TEXT SECTION –
Here's to hoping (academically speaking, some thing are beyond my control if I defer, or attempt to defer).

Thank you.

A. Lauren
 
Sounds like you got a handle on what you need. Hope the deferral works out for you. It's hard to admit that PTSD is getting the better of you, isn't it? Sometimes it's just hard to tell what it is. How can you tell when your ability to compensate is wearing too thin? You can't tell when you register what shape you'll be in during finals, or exactly how demanding the term is going to be. Is anything going to come out of left field? Will I get physically ill? Will I have problems with money? Life can be stressful without PTSD. With PTSD? We're here aren't we? Having problems that are perfectly NORMAL (which includes sickening and maddening).

I always like to play it safe, so I'm only registering for two classes next term. There are some disadvantages to that, but confidence is confidence---I need a successful term. Ouches in the present still hurt. I see it as a battle. PTSD sometimes beats the crap out of me, but I've won enough to keep long truces and do what I think I should be doing. I try to do as much as I can to set myself up for success, but didn't succeed on this round. That's o.k. (now--- it was very not o.k. for the last two months).

Sometimes, I feel the most free and energized after a particularly bad spell, when I've worked through some issues. It feels like a lead weight I didn't know was there has been removed. Suffering is part of the healing. Anniversaries can be especially hard, but at least we have clues that they're coming, even if we block those clues. I've been trying to think of a ritual to mark my anniversary. Taking November off the calendar isn't an option, so I guess I'll have to be creative.

INFORMATION SUPPLIED –

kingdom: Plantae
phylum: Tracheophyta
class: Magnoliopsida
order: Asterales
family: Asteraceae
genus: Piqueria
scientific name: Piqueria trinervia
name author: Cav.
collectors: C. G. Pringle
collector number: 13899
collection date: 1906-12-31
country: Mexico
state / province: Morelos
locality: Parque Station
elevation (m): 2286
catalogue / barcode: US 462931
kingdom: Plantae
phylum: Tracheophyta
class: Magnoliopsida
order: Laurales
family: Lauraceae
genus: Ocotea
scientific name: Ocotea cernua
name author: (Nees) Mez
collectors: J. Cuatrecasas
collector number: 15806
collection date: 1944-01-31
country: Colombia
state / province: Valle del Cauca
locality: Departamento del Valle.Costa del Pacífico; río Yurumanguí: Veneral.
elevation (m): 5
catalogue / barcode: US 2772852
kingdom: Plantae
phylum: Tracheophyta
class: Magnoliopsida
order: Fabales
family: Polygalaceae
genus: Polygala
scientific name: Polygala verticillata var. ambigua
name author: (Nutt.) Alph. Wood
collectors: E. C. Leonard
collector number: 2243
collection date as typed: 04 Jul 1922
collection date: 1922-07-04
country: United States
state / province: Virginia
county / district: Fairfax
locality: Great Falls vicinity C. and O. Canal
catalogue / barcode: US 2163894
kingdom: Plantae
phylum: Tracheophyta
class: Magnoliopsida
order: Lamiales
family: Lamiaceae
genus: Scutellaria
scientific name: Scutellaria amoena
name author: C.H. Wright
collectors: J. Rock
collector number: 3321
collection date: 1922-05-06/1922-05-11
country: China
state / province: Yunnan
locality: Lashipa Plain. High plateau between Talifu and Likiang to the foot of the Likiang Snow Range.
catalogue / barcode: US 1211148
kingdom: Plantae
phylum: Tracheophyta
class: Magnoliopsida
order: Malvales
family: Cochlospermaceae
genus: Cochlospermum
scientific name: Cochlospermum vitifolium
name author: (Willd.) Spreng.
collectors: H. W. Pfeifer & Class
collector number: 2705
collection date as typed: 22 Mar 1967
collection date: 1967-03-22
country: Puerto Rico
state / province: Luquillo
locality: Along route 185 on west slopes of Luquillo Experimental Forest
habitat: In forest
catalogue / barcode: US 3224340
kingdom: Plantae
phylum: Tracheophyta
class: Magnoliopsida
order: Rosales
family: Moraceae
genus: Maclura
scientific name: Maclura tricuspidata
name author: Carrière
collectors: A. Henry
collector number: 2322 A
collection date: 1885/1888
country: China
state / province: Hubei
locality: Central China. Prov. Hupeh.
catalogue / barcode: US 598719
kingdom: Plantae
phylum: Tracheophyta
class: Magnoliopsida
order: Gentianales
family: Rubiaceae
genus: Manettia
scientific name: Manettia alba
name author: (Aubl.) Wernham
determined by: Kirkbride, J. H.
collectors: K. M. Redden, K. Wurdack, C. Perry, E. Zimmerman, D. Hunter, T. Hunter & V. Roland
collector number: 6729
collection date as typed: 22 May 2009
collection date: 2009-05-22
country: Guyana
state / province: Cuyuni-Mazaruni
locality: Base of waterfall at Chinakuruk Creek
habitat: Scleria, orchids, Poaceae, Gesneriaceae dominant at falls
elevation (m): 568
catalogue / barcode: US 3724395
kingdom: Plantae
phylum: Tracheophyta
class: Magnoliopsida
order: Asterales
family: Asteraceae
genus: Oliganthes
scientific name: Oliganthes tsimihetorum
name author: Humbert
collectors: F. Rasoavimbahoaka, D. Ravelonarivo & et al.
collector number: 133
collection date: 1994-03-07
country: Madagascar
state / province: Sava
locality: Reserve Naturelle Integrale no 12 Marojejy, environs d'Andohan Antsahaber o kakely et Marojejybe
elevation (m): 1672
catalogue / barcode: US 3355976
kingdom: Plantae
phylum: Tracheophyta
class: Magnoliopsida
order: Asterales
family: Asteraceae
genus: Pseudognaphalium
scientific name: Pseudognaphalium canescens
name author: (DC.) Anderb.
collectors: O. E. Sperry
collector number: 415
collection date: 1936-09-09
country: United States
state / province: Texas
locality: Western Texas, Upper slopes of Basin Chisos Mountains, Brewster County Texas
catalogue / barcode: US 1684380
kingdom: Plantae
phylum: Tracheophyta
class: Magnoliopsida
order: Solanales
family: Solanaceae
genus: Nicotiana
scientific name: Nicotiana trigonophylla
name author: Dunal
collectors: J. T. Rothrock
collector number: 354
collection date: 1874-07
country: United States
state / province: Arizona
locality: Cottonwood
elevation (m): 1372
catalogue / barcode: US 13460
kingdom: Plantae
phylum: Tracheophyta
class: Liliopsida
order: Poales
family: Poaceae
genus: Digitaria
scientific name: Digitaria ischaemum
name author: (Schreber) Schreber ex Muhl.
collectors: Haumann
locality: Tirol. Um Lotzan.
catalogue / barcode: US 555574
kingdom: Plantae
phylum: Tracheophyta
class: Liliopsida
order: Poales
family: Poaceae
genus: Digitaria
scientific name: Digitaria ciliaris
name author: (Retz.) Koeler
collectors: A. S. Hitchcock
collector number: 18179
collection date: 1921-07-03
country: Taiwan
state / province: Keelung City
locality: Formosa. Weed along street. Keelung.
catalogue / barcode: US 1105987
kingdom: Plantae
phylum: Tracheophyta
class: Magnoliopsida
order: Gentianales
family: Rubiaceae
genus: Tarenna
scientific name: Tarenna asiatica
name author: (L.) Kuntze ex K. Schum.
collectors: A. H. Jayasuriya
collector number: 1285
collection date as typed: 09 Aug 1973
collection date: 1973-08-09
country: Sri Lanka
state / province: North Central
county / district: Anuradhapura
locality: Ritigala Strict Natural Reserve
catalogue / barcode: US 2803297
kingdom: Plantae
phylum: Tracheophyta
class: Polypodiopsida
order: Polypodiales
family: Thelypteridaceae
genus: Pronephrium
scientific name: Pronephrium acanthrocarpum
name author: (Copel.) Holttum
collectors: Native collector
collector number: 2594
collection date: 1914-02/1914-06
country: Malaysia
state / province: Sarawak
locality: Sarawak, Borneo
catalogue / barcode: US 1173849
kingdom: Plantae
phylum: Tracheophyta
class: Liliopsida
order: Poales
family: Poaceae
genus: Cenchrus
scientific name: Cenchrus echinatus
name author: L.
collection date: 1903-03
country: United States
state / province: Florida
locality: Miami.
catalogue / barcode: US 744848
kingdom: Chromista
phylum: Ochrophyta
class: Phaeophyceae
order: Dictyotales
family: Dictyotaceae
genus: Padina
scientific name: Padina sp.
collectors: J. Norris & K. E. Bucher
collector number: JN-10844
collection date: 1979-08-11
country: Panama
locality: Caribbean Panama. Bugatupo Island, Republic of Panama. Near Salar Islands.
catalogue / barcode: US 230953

EXERCISES TO COMPLETE –
a) Duplicate the post on PTSD and school from "Here's to hoping" down to "sickening and maddening).".
b) Summarize the post on PTSD and school in two sentences.
c) In the post on PTSD and school, how many classes does the writer plan to register for next term?
Use only the post on PTSD and school, not the items.

RESULTS FOR THE EXERCISE –
a)
Here's to hoping (academically speaking, some thing are beyond my control if I defer, or attempt to defer).

Thank you.

A. Lauren
 
Sounds like you got a handle on what you need. Hope the deferral works out for you. It's hard to admit that PTSD is getting the better of you, isn't it? Sometimes it's just hard to tell what it is. How can you tell when your ability to compensate is wearing too thin? You can't tell when you register what shape you'll be in during finals, or exactly how demanding the term is going to be. Is anything going to come out of left field? Will I get physically ill? Will I have problems with money? Life can be stressful without PTSD. With PTSD? We're here aren't we? Having problems that are perfectly NORMAL (which includes sickening and maddening).

b) The writer reflects on how hard it is to tell when PTSD is wearing down one's ability to compensate, and plans to register for only two classes next term to have a successful term. The writer also describes feeling free and energized after working through a bad spell and is trying to think of a ritual to mark an anniversary.

c) Two classes.